# ASSIGNED TASK
Show each line of the material below that contains the string "value".

# INFORMATION PROVIDED
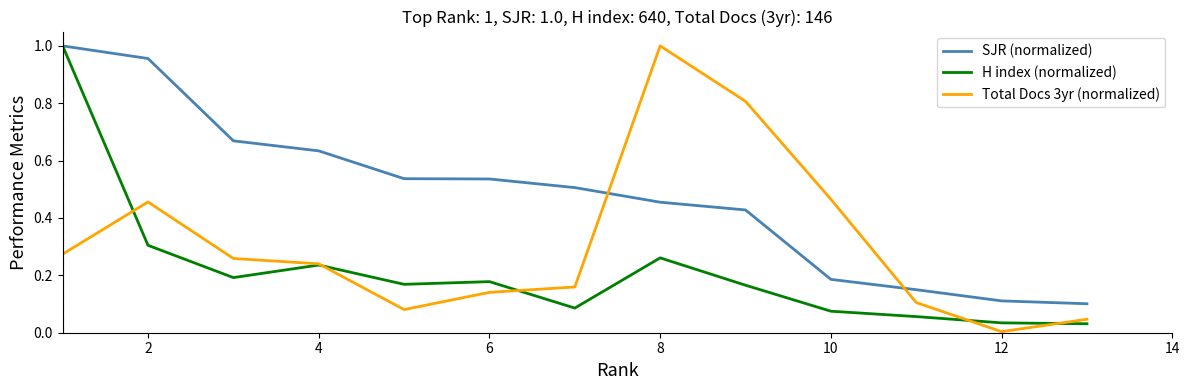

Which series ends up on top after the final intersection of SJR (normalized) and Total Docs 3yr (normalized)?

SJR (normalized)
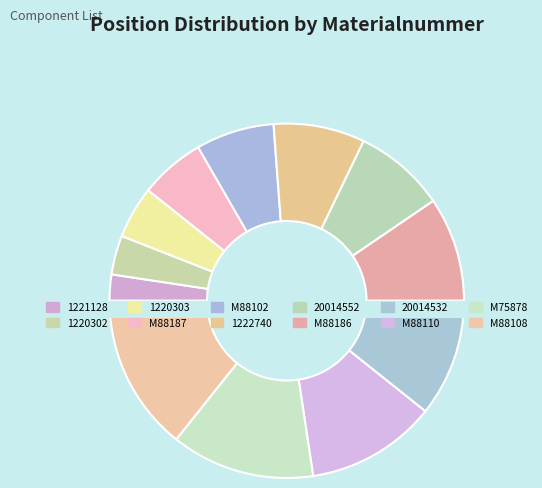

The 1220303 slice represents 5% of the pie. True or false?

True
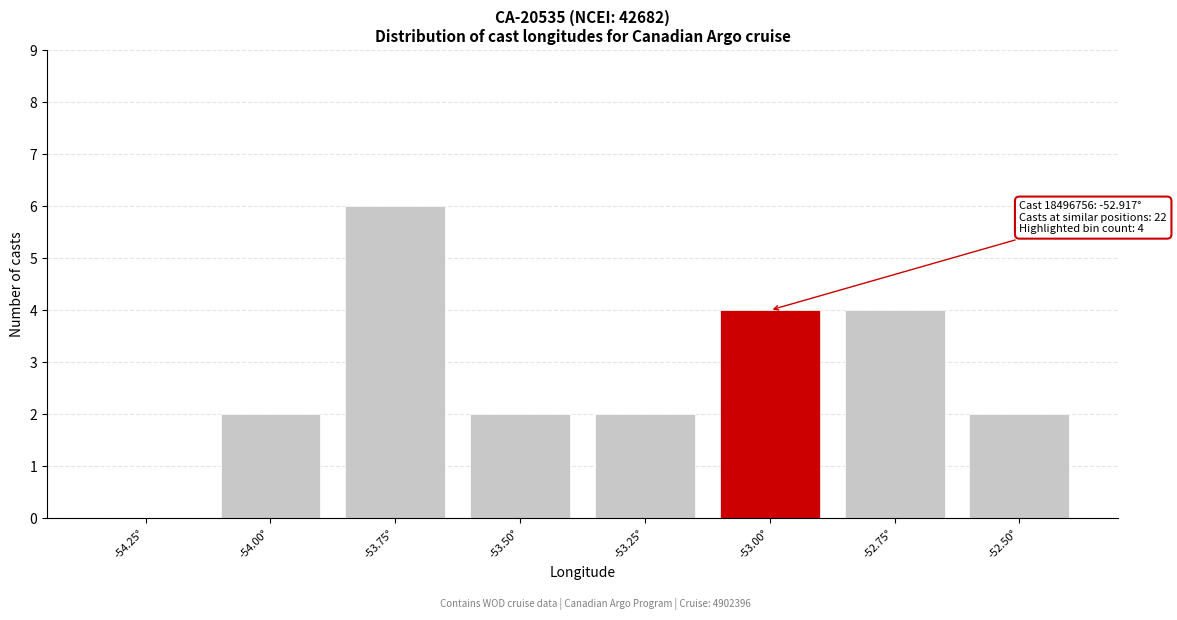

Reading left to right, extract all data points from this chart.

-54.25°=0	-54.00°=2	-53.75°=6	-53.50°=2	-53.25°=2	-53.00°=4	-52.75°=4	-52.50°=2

* * *

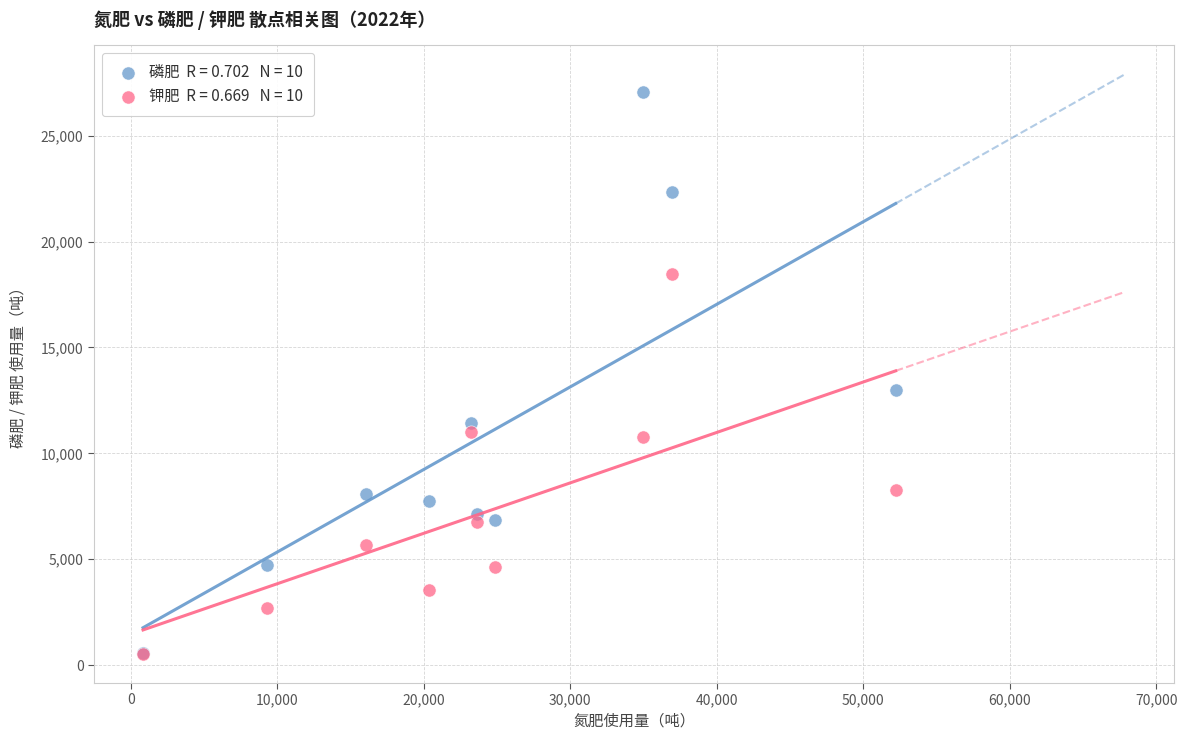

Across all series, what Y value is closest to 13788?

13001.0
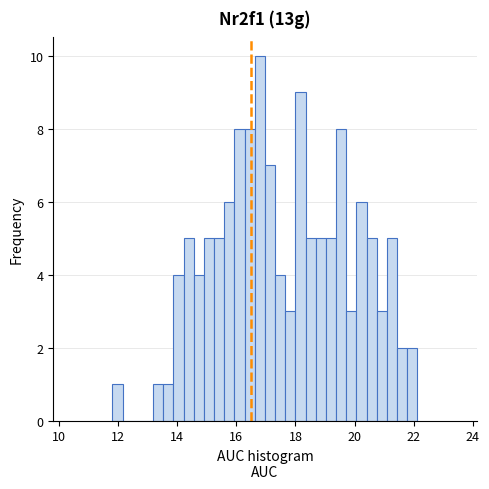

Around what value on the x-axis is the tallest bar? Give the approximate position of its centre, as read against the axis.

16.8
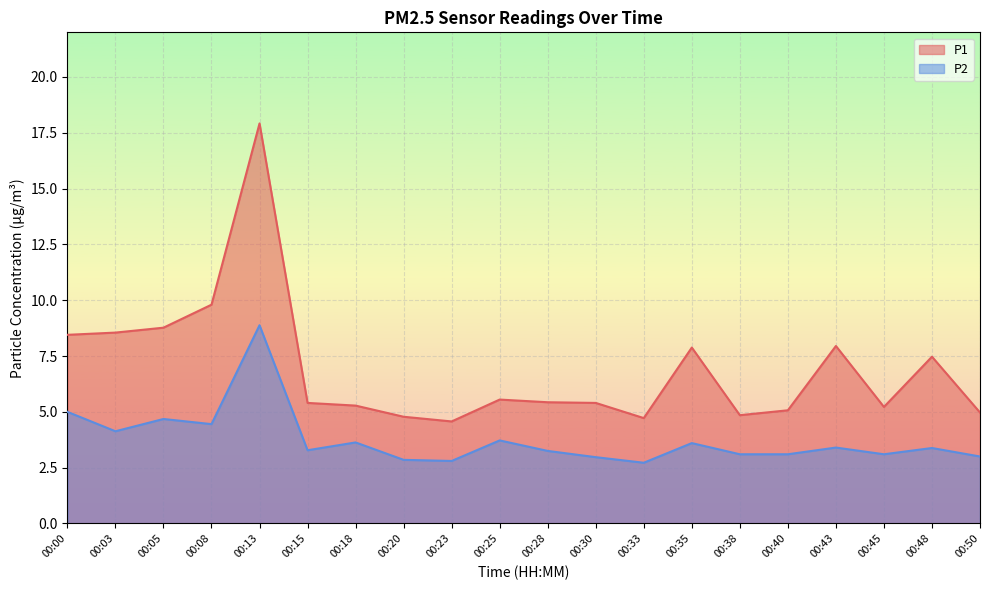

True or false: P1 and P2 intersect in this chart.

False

# FINISHED TASK
Across all series, what Y value is closest to 13788?
Around what value on the x-axis is the tallest bar? Give the approximate position of its centre, as read against the axis.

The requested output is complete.